Wednesday, October 5, 2016

Grace, Too-Excerpt

Below you will find a few poems from a collection I am putting together entitled Grace, Too.  Enjoy:


Poem for David Foster Wallace

I was sitting in the
Green lawn chair

You despise

With a Winston

Burning bright on my lip
And I thought about

What that meant
What he said

And why he chose

Blankness
When he had beauty

Pouring off of the
Tips of his fingers

Sad is a slight word
But fills me up

When I remember
Hanged men
 

Referring to the Last Time
Cold coffee waiting unrushed

as the day becomes wrecked evening.

The brief encounter was actually longer

                then the time allowed.

I clutched your lips with severity and

                cried your name in hopes of reverence returned.

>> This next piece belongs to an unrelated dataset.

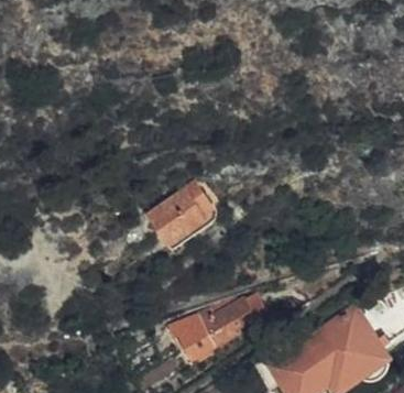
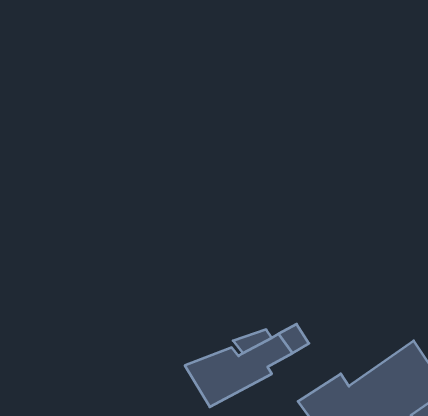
building: [148,189,215,248] -> none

                                *

Nothing came

                Nothing saw

                                No yellowed teeth

                                 bared like savages

                                 left untamed.

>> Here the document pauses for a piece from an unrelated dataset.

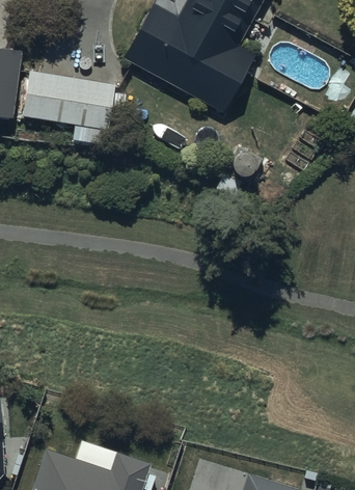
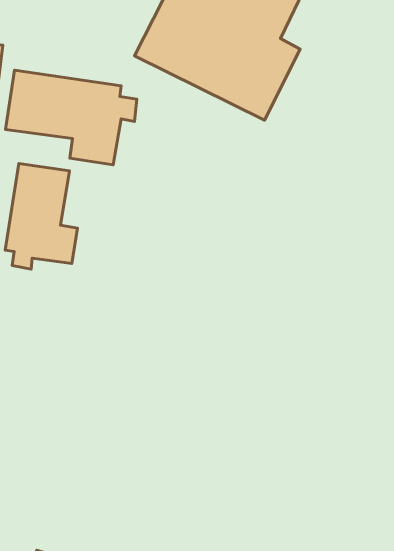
building: none -> [5,163,77,269]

                                *

And yet, I’m hopeful,

                despite forever becoming only today,

for now, temporary.

                *

And your new blazing eyes

and your gaped mouth utters

fear as water.

Trickling at first, then rushing, then

falling away.
 

Rise and Shine and Dawdle
Mirrored image to placate

the warm weather dawn

in all its sanguine suffering.
 
The day opens as

the piano hammers fall

on the middle C.

And I dwell in mindful solitude

this morning among

the dimly lit ember.
                *

                Nothing to fear.

                                Nothing to doubt.

Without any loss of the numbered door.

                *

Breath

and

heavy lettered sounds

echoing off the parlor door.

 

Guessing Again

I share a cigarette with negativity.

Warm heat in the lungs, piercing,

grasping to air sacs last remembered

                in the December breeze when all was lost.

Merely not victorious, and heart bleeding

                like a crucifix.

I cannot know the why or the when,

                angrily ignorant like Dylan’s Mr. Jones.

                *

What did you say about that?

The cried feral depravity.

The open sored utterance

                unto me.

Respite from the dew addled dawn

                and awake to arriving.
 

Desire This
Existing on a shallow plain

                with no more aching for the lost pages,

I turn for a stargazer

lost among the furtive night.

Faulty headed yet emboldened by the

                free moon hung meekly

                *

Stories written under her

                become a hindrance to burial

                *

I sit anew atop the rusted chair and

breathe the air of gifts

                again and again.

So grateful of the remedy,

creating a gauze of lethargy and

                it’s growing twin apathy.

And I somehow can’t reconcile the

                growing necessity of it all.

                *

I read the book of pride.

Wrecked among the guilty,

                laughing aloud,

requiring a definition to compulsion.